_Input data_
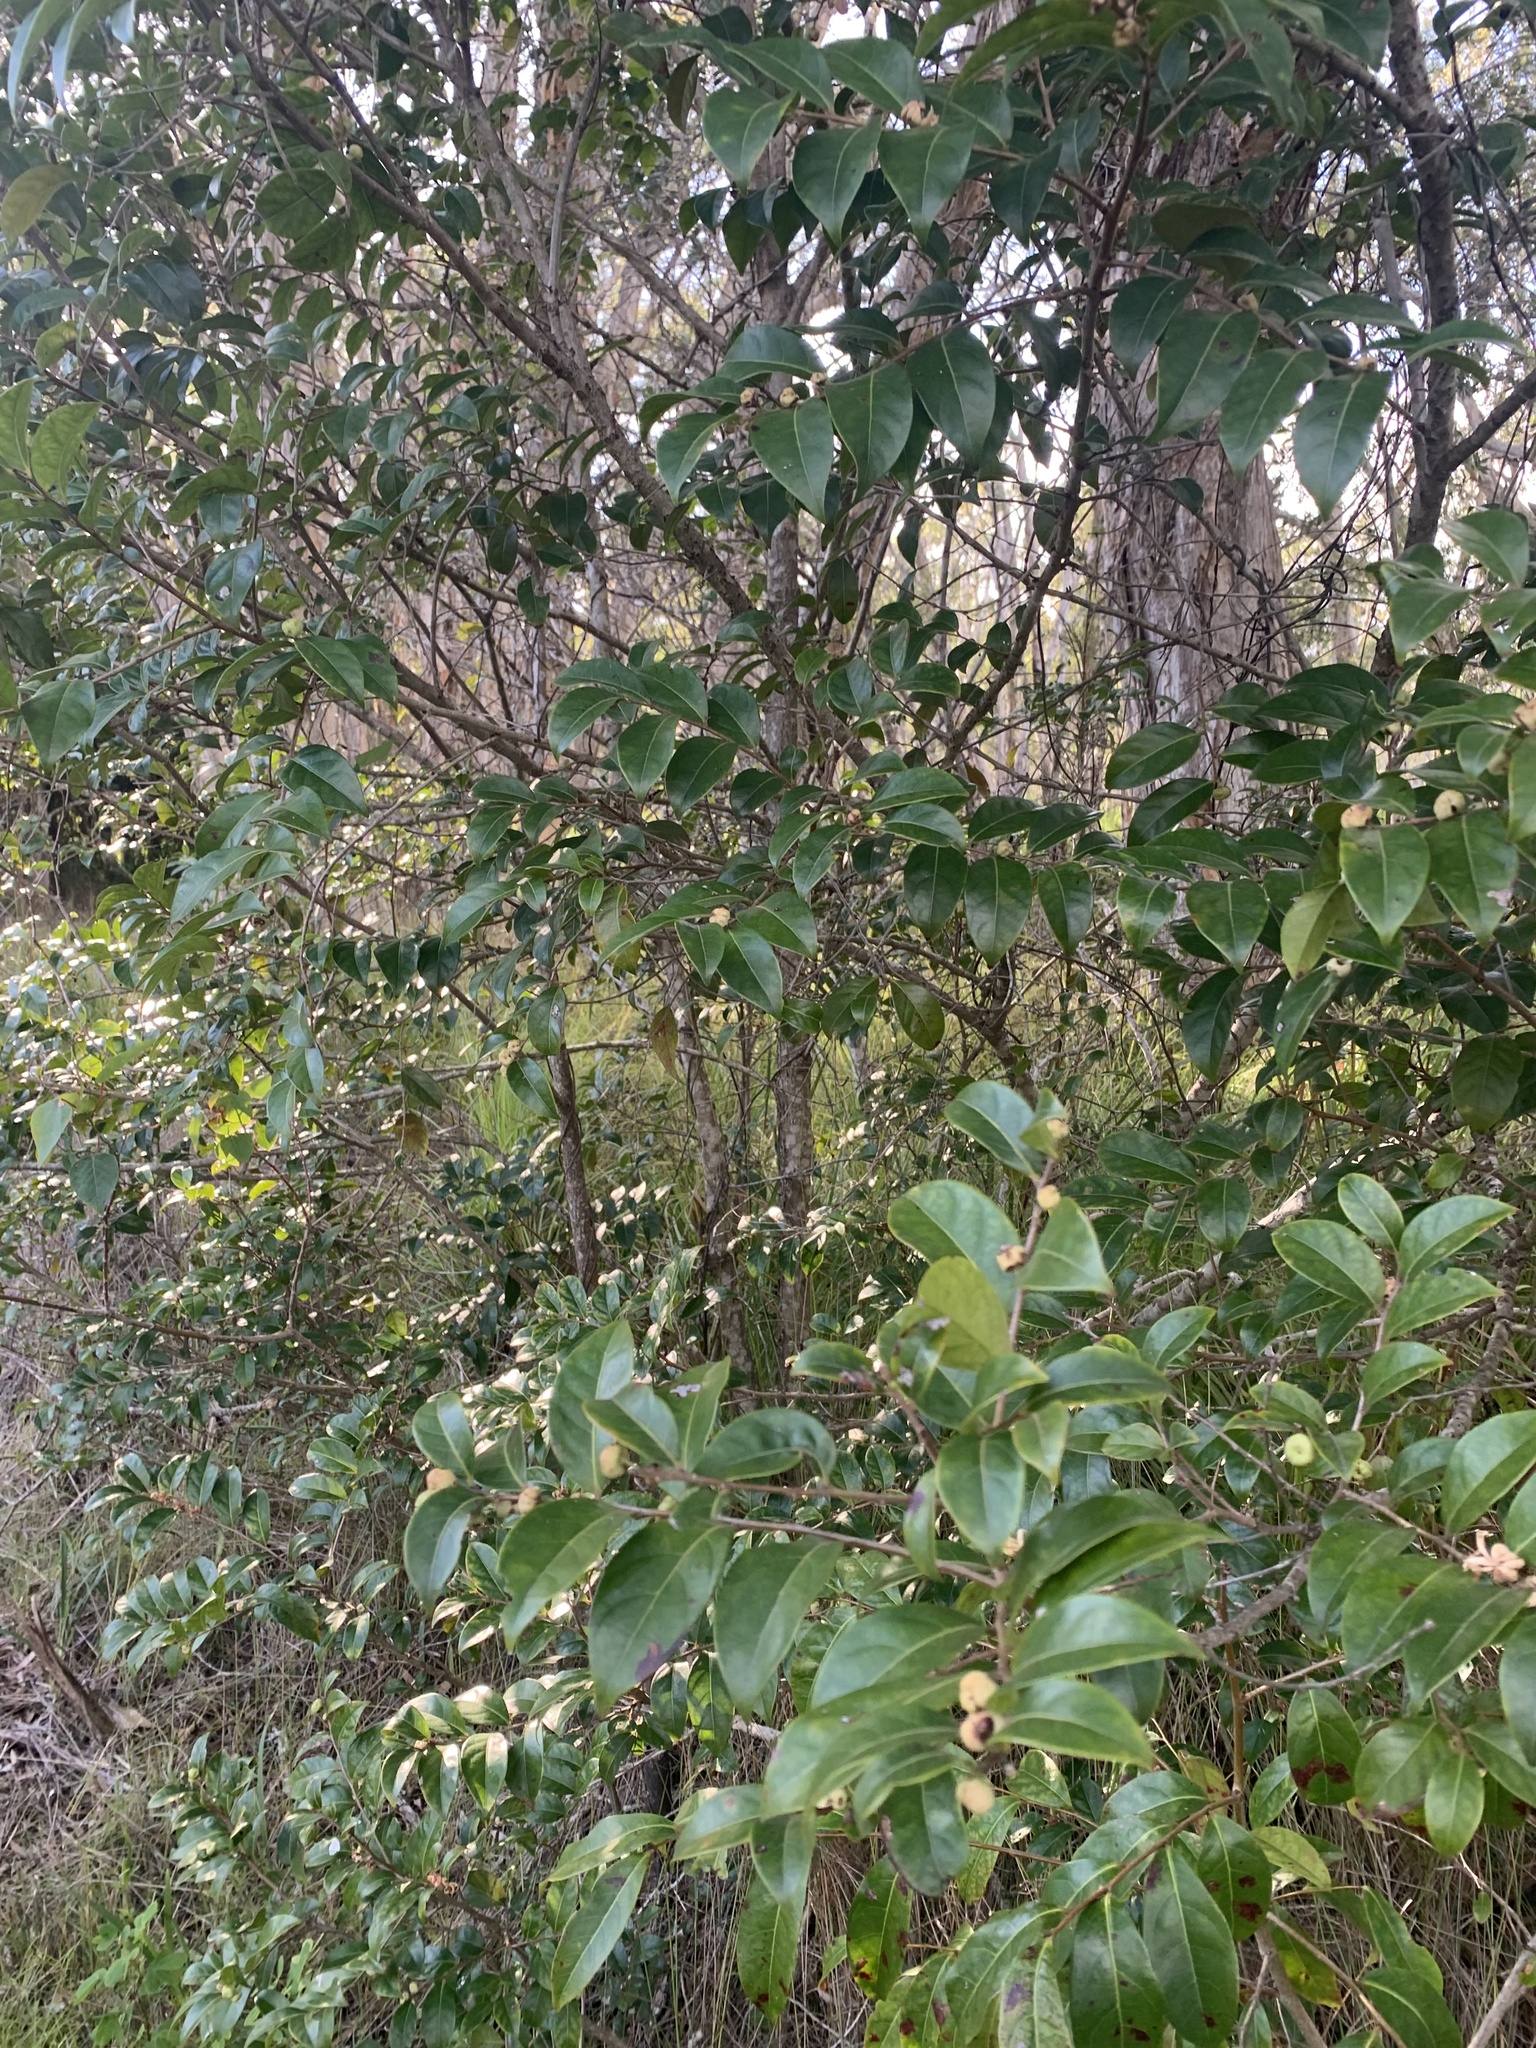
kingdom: Plantae
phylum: Tracheophyta
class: Magnoliopsida
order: Malpighiales
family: Phyllanthaceae
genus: Glochidion
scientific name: Glochidion ferdinandi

_Aim_
Set out every line of the entries above as a Markdown table with the columns "Row" and "Text," numbering each row and skipping blank lines. Leave the pictures out of the answer.

_Output of the task_
| Row | Text |
|---|---|
| 1 | kingdom: Plantae |
| 2 | phylum: Tracheophyta |
| 3 | class: Magnoliopsida |
| 4 | order: Malpighiales |
| 5 | family: Phyllanthaceae |
| 6 | genus: Glochidion |
| 7 | scientific name: Glochidion ferdinandi |